Rustico, Prince Edward Island, 1st April, 1836


Dear Brother James
We takes the pen in hand to inform you all of our good health, thanks be to God, hopeing these few lines will find you all the same. As what respects and temporal welfare we have no reason of complaint Almighty God has blessed us beyond our expectation, may we therefore thank and praise him for evermore.


We had a good crop last Fall, but we expect a better one still in the next, as we have two good working oxen now to do our work which we had not last year both rising to year. We have six head of cattle and four sheep. We have not a Cow just now, we had one, but we had the misfortune that she took the horn distemper, and was obliged in consequence to kill her, but we expect to have another one in the spring. We are most miserable for want of a Church in this quarter for the nearest one is still very far. Brother Andrew, wife and family are all well and joins in their best compliments with us to you all Poor brother Francis had the misfortune of losing his wife last spring. He makes you also his best compliments; she left him with four children.

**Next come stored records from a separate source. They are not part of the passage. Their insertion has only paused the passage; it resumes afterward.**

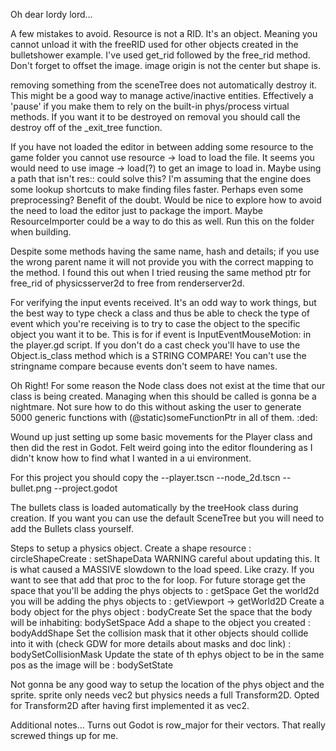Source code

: Oh dear lordy lord...

A few mistakes to avoid. Resource is not a RID. It's an object. Meaning you cannot unload it with the freeRID used for other objects created in the bulletshower example. I've used get_rid followed by the free_rid method. Don't forget to offset the image. image origin is not the center but shape is.

removing something from the sceneTree does not automatically destroy it. This might be a good way to manage active/inactive entities. Effectively a 'pause' if you make them to rely on the built-in phys/process virtual methods. If you want it to be destroyed on removal you should call the destroy off of the _exit_tree function.

If you have not loaded the editor in between adding some resource to the game folder you cannot use resource -> load to load the file. It seems you would need to use image -> load(?) to get an image to load in. Maybe using a path that isn't res:: could solve this? I'm assuming that the engine does some lookup shortcuts to make finding files faster. Perhaps even some preprocessing? Benefit of the doubt. Would be nice to explore how to avoid the need to load the editor just to package the import. Maybe ResourceImporter could be a way to do this as well. Run this on the folder when building.

Despite some methods having the same name, hash and details; if you use the wrong parent name it will not provide you with the correct mapping to the method. I found this out when I tried reusing the same method ptr for free_rid of physicsserver2d to free from renderserver2d.

For verifying the input events received. It's an odd way to work things, but the best way to type check a class and thus be able to check the type of event which you're receiving is to try to case the object to the specific object you want it to be. This is for if event is InputEventMouseMotion: in the player.gd script. If you don't do a cast check you'll have to use the Object.is_class method which is a STRING COMPARE! You can't use the stringname compare because events don't seem to have names.

Oh Right! For some reason the Node class does not exist at the time that our class is being created. Managing when this should be called is gonna be a nightmare. Not sure how to do this without asking the user to generate 5000 generic functions with (@static)someFunctionPtr in all of them. :ded:

Wound up just setting up some basic movements for the Player class and then did the rest in Godot. Felt weird going into the editor floundering as I didn't know how to find what I wanted in a ui environment.

For this project you should copy the
--player.tscn
--node_2d.tscn
--bullet.png
--project.godot

The bullets class is loaded automatically by the treeHook class during creation. If you want you can use the default SceneTree but you will need to add the Bullets class yourself.

Steps to setup a physics object.
Create a shape resource : circleShapeCreate
: setShapeData WARNING careful about updating this. It is what caused a MASSIVE slowdown to the load speed. Like crazy. If you want to see that add that proc to the for loop.
For future storage get the space that you'll be adding the phys objects to : getSpace
Get the world2d you will be adding the phys objects to : getViewport -> getWorld2D
Create a body object for the phys object : bodyCreate
Set the space that the body will be inhabiting: bodySetSpace
Add a shape to the object you created : bodyAddShape
Set the collision mask that it other objects should collide into it with (check GDW for more details about masks and doc link) : bodySetCollisionMask
Update the state of th ephys object to be in the same pos as the image will be : bodySetState

Not gonna be any good way to setup the location of the phys object and the sprite. sprite only needs vec2 but physics needs a full Transform2D. Opted for Transform2D after having first implemented it as vec2.

Additional notes... Turns out Godot is row_major for their vectors. That really screwed things up for me.

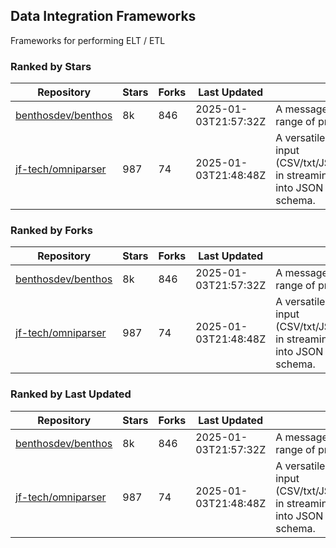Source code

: ## Data Integration Frameworks

Frameworks for performing ELT / ETL

### Ranked by Stars

| Repository | Stars | Forks | Last Updated | Description | 
|------------|-------|-------|--------------|-------------|
| [benthosdev/benthos](https://github.com/benthosdev/benthos) | 8k | 846 | 2025-01-03T21:57:32Z |  A message streaming bridge between a range of protocols. |
| [jf-tech/omniparser](https://github.com/jf-tech/omniparser) | 987 | 74 | 2025-01-03T21:48:48Z |  A versatile ETL library that parses text input (CSV/txt/JSON/XML/EDI/X12/EDIFACT/etc) in streaming fashion and transforms data into JSON output using data-driven schema. |

### Ranked by Forks

| Repository | Stars | Forks | Last Updated | Description | 
|------------|-------|-------|--------------|-------------|
| [benthosdev/benthos](https://github.com/benthosdev/benthos) | 8k | 846 | 2025-01-03T21:57:32Z |  A message streaming bridge between a range of protocols. |
| [jf-tech/omniparser](https://github.com/jf-tech/omniparser) | 987 | 74 | 2025-01-03T21:48:48Z |  A versatile ETL library that parses text input (CSV/txt/JSON/XML/EDI/X12/EDIFACT/etc) in streaming fashion and transforms data into JSON output using data-driven schema. |

### Ranked by Last Updated

| Repository | Stars | Forks | Last Updated | Description | 
|------------|-------|-------|--------------|-------------|
| [benthosdev/benthos](https://github.com/benthosdev/benthos) | 8k | 846 | 2025-01-03T21:57:32Z |  A message streaming bridge between a range of protocols. |
| [jf-tech/omniparser](https://github.com/jf-tech/omniparser) | 987 | 74 | 2025-01-03T21:48:48Z |  A versatile ETL library that parses text input (CSV/txt/JSON/XML/EDI/X12/EDIFACT/etc) in streaming fashion and transforms data into JSON output using data-driven schema. |

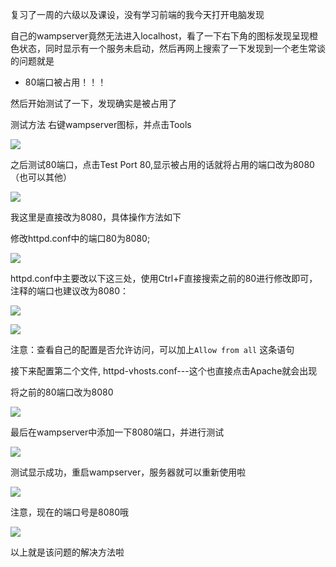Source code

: 复习了一周的六级以及课设，没有学习前端的我今天打开电脑发现

自己的wampserver竟然无法进入localhost，看了一下右下角的图标发现呈现橙色状态，同时显示有一个服务未启动，然后再网上搜索了一下发现到一个老生常谈的问题就是

+ 80端口被占用！！！

然后开始测试了一下，发现确实是被占用了

测试方法 右键wampserver图标，并点击Tools

![](.\1.PNG)

之后测试80端口，点击Test Port 80,显示被占用的话就将占用的端口改为8080（也可以其他）

![](.\2.PNG)

我这里是直接改为8080，具体操作方法如下

修改httpd.conf中的端口80为8080;

![](./3.png)

httpd.conf中主要改以下这三处，使用Ctrl+F直接搜索之前的80进行修改即可，注释的端口也建议改为8080：

![](./3.5.png)

![](./4.png)

注意：查看自己的配置是否允许访问，可以加上`Allow from all` 这条语句

接下来配置第二个文件, httpd-vhosts.conf---这个也直接点击Apache就会出现

将之前的80端口改为8080

![](./6.png)

最后在wampserver中添加一下8080端口，并进行测试

![](./7.png)

测试显示成功，重启wampserver，服务器就可以重新使用啦

![](./8.png)

注意，现在的端口号是8080哦

![](./9.png)

以上就是该问题的解决方法啦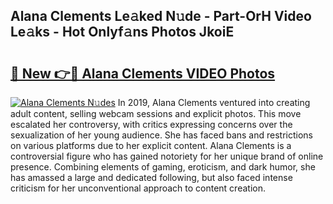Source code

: ## Alana Clements Le𝚊ked N𝚞de - Part-OrH Video Le𝚊ks - Hot Onlyf𝚊ns Photos JkoiE

# <h2><a href="http://ab53693.deff.icu/?id=Alana+Clements">🔗 New 👉🔴 Alana Clements VIDEO Photos</a></h2>

[![Alana Clements N𝚞des](https://i.imgur.com/rIISA9y.gif)](http://ab53693.deff.icu/?id=Alana+Clements)
In 2019, Alana Clements ventured into creating adult content, selling webcam sessions and explicit photos. This move escalated her controversy, with critics expressing concerns over the sexualization of her young audience. She has faced bans and restrictions on various platforms due to her explicit content. Alana Clements is a controversial figure who has gained notoriety for her unique brand of online presence. Combining elements of gaming, eroticism, and dark humor, she has amassed a large and dedicated following, but also faced intense criticism for her unconventional approach to content creation.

As soon as you receive this please to let it know to my good old Master McRory and also our present situation to my mother and brothers in law in New Bury, with our best love and respects.


As for my brother David Thompson please to tell him how this country will not answer him at all, I am sorry for it


We have no particular news to mention, as you are in the center of all news yourselves Wheat sell at 5/ pr Bushel Barley from 2/6 to 3/ and Oats from 1/3 to 1/8 Potatoes 1/ Butter from 9d to 12 d, Turnips like the potatoes.


2


We have no more to say for the present, but please to write as soon as you will receive this, and give us all the news possible. Believe me that my Mrs.
and all the Family joins with me in our best respects to you all and remain


Yours for ever
John Duncan


I would not advise my brothers to come out on account of the winter is so long but if I had my old mother hear I would hold her comfortabler than ever I would
been abel to do at home and youl let me know how mother and sister is giten on and all my best respects.